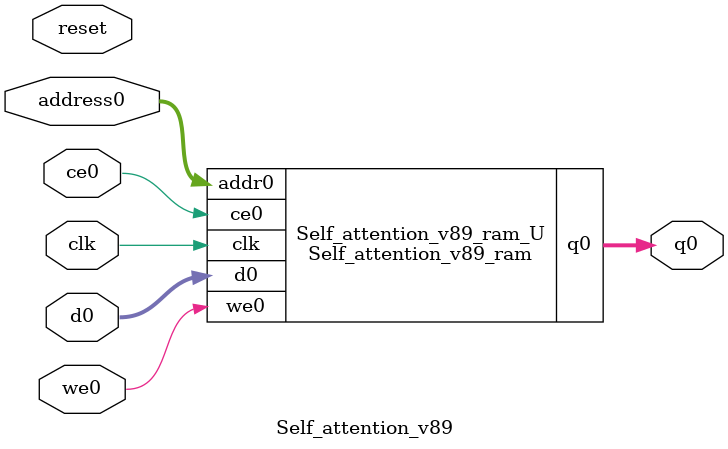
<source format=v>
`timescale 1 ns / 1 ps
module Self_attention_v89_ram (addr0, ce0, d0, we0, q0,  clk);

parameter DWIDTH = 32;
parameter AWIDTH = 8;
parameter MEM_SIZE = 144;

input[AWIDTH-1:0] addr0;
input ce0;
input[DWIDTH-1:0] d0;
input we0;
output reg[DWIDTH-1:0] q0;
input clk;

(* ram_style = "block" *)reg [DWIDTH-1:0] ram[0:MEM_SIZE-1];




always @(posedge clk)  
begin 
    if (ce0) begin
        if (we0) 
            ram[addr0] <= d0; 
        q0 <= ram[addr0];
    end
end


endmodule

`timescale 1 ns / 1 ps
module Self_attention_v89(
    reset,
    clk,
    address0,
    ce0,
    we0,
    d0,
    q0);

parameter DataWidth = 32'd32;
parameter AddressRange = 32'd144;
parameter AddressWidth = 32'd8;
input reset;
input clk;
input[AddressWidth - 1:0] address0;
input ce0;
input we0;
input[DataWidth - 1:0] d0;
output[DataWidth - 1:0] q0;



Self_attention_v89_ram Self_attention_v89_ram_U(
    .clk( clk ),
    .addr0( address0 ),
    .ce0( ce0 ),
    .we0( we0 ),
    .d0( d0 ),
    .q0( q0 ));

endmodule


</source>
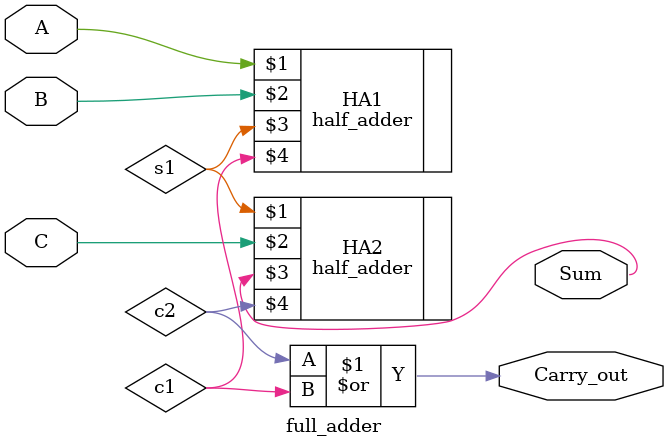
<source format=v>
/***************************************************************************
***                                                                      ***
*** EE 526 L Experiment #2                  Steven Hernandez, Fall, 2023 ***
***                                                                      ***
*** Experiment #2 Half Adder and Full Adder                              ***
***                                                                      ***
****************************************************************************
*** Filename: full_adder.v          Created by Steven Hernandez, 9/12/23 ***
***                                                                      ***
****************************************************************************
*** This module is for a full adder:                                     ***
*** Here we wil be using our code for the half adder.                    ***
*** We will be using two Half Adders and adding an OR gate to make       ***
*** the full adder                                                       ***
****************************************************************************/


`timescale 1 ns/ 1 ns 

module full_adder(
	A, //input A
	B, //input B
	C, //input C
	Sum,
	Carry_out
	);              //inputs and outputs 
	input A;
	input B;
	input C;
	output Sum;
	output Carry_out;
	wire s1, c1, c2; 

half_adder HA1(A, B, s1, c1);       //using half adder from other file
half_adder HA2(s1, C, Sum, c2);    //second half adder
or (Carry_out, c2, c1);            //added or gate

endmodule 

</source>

++++

[Work to complete]
Restate the data above word for word, so that the only difference is the missing pictures.

[Output]
<source format=v>
`timescale 1 ns / 1 ps
module Self_attention_v89_ram (addr0, ce0, d0, we0, q0,  clk);

parameter DWIDTH = 32;
parameter AWIDTH = 8;
parameter MEM_SIZE = 144;

input[AWIDTH-1:0] addr0;
input ce0;
input[DWIDTH-1:0] d0;
input we0;
output reg[DWIDTH-1:0] q0;
input clk;

(* ram_style = "block" *)reg [DWIDTH-1:0] ram[0:MEM_SIZE-1];




always @(posedge clk)  
begin 
    if (ce0) begin
        if (we0) 
            ram[addr0] <= d0; 
        q0 <= ram[addr0];
    end
end


endmodule

`timescale 1 ns / 1 ps
module Self_attention_v89(
    reset,
    clk,
    address0,
    ce0,
    we0,
    d0,
    q0);

parameter DataWidth = 32'd32;
parameter AddressRange = 32'd144;
parameter AddressWidth = 32'd8;
input reset;
input clk;
input[AddressWidth - 1:0] address0;
input ce0;
input we0;
input[DataWidth - 1:0] d0;
output[DataWidth - 1:0] q0;



Self_attention_v89_ram Self_attention_v89_ram_U(
    .clk( clk ),
    .addr0( address0 ),
    .ce0( ce0 ),
    .we0( we0 ),
    .d0( d0 ),
    .q0( q0 ));

endmodule


</source>
<source format=v>
/***************************************************************************
***                                                                      ***
*** EE 526 L Experiment #2                  Steven Hernandez, Fall, 2023 ***
***                                                                      ***
*** Experiment #2 Half Adder and Full Adder                              ***
***                                                                      ***
****************************************************************************
*** Filename: full_adder.v          Created by Steven Hernandez, 9/12/23 ***
***                                                                      ***
****************************************************************************
*** This module is for a full adder:                                     ***
*** Here we wil be using our code for the half adder.                    ***
*** We will be using two Half Adders and adding an OR gate to make       ***
*** the full adder                                                       ***
****************************************************************************/


`timescale 1 ns/ 1 ns 

module full_adder(
	A, //input A
	B, //input B
	C, //input C
	Sum,
	Carry_out
	);              //inputs and outputs 
	input A;
	input B;
	input C;
	output Sum;
	output Carry_out;
	wire s1, c1, c2; 

half_adder HA1(A, B, s1, c1);       //using half adder from other file
half_adder HA2(s1, C, Sum, c2);    //second half adder
or (Carry_out, c2, c1);            //added or gate

endmodule 

</source>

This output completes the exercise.